Exercise objective -
Answer these questions from the source text about FirstNet and public safety communications:
(a) Which Motorola radio does Rehbehn mention?
(b) In which 3GPP release was a lot of work on the interworking function completed?
(c) In what month and year was the Government Accountability Office report published?

Alternatives involve either pairing LTE devices with some form of other device to provide direct mode services, or integrating two radios into a single device. Rehbehn says: “L3 Harris has made some interesting developments here, combining LMR and LTE in cost-effective general purpose radios for both vehicles and handheld devices. Motorola has the APX NEXT P25 Smart Radio.”

Poltermann says this makes carrier support for interworking between LMR and LTE extremely important. 3GPP completed a lot of work on the interworking function (IWF) in Release 16, but further work is ongoing in Release 17. In addition, ATIS/TIA in the US are still working on how to implement it in P25 systems, so a standards-based IWF is still a little way off. “We’ll have to see just how many vendors implement it,” says Poltermann. “The ripple-down requirements means that it will take some time to appear.”

Public safety agency engagement

One disadvantage AT&T faces is that it is subject to oversight and public scrutiny in a way that Verizon, T-Mobile and Sprint are not. It also has the weight of the public safety community’s expectations to contend with, and it seems this might need some attention.

Poltermann observes: “FirstNet’s strategy is not particularly clear. While a roadmap has been published, the roadmaps don’t provide timelines or even solid goals. To be a little harsh, FirstNet communication throughout the whole process has been lacking and we all hope that this will change soon.”

Rehbehn points out that FirstNet is locked into a very long-term contract with AT&T with confidential terms and conditions. “Unfortunately, the opaqueness of the contract between FirstNet and AT&T does not help agencies gain confidence. We do not know what the KPIs are or how AT&T is stacking up.”

A Government Accountability Office (GAO) report published in January 2020 tends to agree. While GAO found that AT&T was on track or ahead of its milestones, it suggested that FirstNet needed to tighten up its oversight and be more transparent. It also noted that public safety officials “were dissatisfied with the level or quality of information received from FirstNet” as regards AT&T’s progress or FirstNet’s oversight. GAO also thought FirstNet could do more to try and gauge end-user satisfaction.

FirstNet is not contractually obliged to share such information, but GAO pointed out that key practices call for communicating appropriate information to relevant stakeholders and reporting on monitoring results. Sharing more information about the oversight FirstNet conducts could improve public safety stakeholder sentiment for and support of the programme, it stated.

Record set -
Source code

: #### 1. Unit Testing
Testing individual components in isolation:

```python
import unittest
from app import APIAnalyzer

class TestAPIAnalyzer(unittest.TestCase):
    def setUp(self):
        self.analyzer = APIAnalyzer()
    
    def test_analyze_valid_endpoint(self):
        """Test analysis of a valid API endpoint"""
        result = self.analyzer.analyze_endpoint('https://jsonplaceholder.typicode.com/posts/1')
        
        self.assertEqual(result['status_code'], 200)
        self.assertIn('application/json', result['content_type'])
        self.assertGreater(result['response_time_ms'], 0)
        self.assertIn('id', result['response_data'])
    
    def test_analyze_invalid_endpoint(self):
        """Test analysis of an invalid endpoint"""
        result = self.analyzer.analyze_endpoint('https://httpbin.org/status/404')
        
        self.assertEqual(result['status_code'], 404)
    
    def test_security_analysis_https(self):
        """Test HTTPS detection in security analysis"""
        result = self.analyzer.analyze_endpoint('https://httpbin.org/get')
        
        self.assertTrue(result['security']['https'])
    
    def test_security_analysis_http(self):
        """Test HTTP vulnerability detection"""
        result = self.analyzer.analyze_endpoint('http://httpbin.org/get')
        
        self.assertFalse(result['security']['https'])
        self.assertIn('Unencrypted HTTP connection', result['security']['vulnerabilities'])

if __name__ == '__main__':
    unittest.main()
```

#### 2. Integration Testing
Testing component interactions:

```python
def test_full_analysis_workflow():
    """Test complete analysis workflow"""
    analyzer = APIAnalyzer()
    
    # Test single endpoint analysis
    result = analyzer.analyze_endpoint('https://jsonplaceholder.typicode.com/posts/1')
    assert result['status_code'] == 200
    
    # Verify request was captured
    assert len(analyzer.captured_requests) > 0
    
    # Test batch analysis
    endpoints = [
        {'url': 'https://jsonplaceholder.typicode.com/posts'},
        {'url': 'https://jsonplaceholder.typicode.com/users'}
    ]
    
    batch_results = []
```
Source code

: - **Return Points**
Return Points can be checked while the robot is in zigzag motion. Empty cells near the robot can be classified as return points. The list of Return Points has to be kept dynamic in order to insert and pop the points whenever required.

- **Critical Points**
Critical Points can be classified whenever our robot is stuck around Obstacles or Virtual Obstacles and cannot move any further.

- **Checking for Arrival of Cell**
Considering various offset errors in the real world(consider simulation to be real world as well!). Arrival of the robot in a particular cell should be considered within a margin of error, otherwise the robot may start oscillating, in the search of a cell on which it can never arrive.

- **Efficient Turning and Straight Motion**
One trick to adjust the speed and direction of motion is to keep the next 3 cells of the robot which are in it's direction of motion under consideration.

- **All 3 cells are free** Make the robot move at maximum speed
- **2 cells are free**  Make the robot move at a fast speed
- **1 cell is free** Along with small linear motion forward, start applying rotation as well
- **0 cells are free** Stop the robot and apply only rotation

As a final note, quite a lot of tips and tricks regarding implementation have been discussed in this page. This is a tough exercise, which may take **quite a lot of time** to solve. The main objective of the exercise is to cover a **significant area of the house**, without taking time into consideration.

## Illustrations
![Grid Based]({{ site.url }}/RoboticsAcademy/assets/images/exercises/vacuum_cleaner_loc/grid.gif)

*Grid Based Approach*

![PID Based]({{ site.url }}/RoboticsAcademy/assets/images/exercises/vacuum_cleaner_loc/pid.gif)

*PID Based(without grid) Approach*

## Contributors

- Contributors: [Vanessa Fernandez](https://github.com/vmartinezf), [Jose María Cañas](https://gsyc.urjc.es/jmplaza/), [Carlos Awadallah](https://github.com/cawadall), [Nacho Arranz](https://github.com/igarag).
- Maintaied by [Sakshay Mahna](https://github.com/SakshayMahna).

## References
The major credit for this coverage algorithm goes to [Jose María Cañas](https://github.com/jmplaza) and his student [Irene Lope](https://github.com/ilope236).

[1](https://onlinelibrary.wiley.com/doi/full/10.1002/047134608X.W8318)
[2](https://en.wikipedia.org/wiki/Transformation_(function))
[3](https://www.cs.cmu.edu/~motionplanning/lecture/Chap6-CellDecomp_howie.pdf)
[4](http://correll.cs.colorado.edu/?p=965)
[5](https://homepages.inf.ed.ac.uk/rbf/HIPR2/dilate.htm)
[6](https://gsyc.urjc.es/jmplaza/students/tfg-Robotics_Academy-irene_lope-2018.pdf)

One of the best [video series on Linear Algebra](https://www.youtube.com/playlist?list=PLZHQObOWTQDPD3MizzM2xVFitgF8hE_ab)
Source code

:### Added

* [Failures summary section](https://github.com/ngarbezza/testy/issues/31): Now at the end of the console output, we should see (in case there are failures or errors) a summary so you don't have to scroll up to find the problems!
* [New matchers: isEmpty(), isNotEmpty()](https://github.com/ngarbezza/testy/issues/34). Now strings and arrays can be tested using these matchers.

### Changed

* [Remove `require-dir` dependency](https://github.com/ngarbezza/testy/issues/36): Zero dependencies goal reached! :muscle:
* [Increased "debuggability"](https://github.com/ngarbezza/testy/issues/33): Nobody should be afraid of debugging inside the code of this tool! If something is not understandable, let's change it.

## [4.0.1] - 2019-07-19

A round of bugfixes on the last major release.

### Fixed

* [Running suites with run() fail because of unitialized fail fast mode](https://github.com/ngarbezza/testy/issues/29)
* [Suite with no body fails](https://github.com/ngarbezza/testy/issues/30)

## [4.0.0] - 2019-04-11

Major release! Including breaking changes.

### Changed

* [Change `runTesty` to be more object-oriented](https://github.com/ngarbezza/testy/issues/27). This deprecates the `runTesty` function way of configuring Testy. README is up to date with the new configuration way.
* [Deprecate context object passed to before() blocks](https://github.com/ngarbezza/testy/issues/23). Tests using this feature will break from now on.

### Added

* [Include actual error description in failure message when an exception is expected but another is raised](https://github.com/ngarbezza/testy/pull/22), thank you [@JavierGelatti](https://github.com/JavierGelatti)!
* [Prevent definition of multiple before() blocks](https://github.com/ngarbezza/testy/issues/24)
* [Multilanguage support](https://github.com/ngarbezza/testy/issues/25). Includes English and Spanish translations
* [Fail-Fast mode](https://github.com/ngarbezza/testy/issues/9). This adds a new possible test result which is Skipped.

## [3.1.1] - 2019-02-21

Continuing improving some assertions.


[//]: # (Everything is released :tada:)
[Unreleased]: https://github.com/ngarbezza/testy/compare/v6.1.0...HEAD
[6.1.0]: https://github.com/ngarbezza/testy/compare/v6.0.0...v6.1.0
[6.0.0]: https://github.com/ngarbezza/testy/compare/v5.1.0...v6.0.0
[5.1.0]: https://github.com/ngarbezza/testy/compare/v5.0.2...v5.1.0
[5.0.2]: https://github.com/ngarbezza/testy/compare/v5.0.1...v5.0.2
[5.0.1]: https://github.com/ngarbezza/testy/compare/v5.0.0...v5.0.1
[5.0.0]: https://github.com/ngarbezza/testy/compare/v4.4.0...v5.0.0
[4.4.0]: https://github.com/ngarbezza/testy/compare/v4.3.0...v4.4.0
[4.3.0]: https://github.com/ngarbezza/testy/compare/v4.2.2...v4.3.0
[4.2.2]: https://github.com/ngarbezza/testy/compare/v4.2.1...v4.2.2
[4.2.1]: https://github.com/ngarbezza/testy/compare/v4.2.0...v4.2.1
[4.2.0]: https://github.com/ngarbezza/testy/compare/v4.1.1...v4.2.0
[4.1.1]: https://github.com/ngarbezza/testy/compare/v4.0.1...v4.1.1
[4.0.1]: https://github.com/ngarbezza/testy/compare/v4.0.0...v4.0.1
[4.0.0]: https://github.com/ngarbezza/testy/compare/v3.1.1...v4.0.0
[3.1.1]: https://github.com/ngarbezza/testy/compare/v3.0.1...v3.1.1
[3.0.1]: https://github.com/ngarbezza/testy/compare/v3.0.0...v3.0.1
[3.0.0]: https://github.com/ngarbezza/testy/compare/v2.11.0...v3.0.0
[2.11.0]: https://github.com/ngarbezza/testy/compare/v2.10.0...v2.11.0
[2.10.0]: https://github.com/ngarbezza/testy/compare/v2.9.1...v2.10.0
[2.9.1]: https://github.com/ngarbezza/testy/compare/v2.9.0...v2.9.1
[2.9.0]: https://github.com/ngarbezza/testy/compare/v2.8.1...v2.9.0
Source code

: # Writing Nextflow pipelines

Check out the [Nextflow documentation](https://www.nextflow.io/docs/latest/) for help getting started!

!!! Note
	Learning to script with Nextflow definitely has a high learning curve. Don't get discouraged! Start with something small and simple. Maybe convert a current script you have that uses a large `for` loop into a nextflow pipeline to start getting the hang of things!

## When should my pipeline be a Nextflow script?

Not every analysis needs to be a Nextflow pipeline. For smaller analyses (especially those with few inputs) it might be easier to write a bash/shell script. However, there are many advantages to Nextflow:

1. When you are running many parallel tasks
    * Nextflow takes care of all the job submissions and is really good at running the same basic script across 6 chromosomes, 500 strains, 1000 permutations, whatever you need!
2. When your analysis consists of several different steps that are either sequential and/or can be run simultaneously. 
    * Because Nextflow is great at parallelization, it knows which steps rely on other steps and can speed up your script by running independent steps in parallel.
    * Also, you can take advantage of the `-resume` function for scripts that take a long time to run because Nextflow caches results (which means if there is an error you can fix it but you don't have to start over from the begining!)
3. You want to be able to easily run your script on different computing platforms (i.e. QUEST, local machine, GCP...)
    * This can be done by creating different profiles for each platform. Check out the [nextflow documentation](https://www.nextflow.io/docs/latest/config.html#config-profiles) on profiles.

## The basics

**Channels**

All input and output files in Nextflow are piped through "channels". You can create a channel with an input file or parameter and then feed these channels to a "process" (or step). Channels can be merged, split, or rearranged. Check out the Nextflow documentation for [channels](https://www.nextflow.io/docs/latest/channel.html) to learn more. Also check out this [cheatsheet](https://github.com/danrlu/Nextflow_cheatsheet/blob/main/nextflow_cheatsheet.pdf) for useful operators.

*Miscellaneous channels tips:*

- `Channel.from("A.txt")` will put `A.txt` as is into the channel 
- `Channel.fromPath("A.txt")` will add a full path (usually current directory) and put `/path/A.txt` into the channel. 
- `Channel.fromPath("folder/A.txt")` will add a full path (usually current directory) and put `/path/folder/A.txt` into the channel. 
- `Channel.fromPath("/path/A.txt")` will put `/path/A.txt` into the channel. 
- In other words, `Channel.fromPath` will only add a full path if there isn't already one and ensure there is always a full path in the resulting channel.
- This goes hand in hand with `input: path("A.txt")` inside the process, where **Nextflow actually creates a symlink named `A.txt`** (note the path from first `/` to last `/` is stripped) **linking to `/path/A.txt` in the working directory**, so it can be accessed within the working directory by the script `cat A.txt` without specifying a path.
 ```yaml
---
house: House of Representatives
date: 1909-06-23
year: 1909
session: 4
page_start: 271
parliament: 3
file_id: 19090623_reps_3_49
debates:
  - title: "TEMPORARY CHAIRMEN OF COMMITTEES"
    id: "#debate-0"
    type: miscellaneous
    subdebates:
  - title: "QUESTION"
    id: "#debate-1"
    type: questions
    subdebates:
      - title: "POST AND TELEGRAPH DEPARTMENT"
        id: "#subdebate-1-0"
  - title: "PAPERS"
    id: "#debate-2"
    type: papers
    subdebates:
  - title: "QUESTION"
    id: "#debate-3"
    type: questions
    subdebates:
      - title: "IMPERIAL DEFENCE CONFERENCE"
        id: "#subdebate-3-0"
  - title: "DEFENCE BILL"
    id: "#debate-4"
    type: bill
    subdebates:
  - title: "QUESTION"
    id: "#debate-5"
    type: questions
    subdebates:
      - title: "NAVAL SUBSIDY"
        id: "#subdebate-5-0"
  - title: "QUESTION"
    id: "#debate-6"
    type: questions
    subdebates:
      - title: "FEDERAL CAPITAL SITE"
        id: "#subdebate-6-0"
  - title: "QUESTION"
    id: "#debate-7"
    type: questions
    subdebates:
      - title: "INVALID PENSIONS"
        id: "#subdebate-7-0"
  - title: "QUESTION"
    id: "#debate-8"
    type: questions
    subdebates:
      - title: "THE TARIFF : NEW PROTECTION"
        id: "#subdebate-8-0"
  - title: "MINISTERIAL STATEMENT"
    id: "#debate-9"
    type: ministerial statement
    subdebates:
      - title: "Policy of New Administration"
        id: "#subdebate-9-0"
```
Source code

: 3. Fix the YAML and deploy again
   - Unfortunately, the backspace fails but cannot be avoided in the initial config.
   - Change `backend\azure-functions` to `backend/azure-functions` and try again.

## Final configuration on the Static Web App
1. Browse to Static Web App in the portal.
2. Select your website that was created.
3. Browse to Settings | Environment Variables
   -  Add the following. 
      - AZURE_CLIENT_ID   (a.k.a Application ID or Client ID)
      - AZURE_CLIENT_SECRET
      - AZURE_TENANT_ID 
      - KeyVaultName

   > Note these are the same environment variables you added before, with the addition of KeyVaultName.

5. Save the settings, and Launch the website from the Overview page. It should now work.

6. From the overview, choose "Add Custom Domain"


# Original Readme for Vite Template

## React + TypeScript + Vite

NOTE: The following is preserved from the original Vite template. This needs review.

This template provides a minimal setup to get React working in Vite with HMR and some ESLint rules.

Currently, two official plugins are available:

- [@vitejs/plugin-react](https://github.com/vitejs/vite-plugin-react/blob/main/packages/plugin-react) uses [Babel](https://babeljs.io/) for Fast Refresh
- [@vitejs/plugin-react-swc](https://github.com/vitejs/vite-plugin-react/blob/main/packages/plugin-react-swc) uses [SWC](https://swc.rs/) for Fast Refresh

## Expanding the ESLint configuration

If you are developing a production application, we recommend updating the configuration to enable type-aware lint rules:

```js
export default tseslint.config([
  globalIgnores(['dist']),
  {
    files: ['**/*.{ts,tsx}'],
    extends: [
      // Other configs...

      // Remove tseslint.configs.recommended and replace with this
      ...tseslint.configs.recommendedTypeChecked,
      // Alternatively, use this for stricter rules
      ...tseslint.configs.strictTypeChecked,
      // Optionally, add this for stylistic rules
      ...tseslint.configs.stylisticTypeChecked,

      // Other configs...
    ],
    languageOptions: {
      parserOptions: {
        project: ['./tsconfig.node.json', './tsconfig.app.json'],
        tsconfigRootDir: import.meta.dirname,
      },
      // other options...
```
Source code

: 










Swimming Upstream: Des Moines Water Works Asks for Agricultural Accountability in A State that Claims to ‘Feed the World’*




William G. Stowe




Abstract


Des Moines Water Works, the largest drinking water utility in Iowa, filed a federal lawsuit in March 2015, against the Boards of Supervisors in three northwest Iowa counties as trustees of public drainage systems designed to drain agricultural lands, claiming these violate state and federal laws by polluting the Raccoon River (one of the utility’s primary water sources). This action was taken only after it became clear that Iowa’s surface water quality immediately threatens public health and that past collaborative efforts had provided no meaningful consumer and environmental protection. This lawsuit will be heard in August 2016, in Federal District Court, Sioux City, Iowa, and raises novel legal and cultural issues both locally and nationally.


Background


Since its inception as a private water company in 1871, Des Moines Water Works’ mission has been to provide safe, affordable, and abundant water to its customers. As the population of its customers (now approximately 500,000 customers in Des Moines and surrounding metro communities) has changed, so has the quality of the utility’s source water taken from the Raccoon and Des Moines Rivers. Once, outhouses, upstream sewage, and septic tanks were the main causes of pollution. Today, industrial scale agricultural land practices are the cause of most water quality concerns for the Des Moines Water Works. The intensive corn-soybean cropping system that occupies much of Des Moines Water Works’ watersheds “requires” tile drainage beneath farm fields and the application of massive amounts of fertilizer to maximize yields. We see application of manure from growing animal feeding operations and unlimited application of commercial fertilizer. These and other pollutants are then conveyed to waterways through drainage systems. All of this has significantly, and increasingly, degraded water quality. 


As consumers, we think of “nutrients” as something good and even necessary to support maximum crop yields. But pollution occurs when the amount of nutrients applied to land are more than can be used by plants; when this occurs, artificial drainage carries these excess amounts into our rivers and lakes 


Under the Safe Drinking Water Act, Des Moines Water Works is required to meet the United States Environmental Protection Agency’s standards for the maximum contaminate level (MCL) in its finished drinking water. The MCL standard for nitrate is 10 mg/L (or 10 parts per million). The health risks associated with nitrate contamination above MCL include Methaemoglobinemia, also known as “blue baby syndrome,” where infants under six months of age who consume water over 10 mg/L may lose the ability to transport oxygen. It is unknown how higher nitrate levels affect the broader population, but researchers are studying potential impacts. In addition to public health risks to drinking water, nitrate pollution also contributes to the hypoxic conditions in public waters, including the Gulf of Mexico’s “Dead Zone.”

Completed exercise -
(a) The APX NEXT P25 Smart Radio.
(b) Release 16.
(c) January 2020.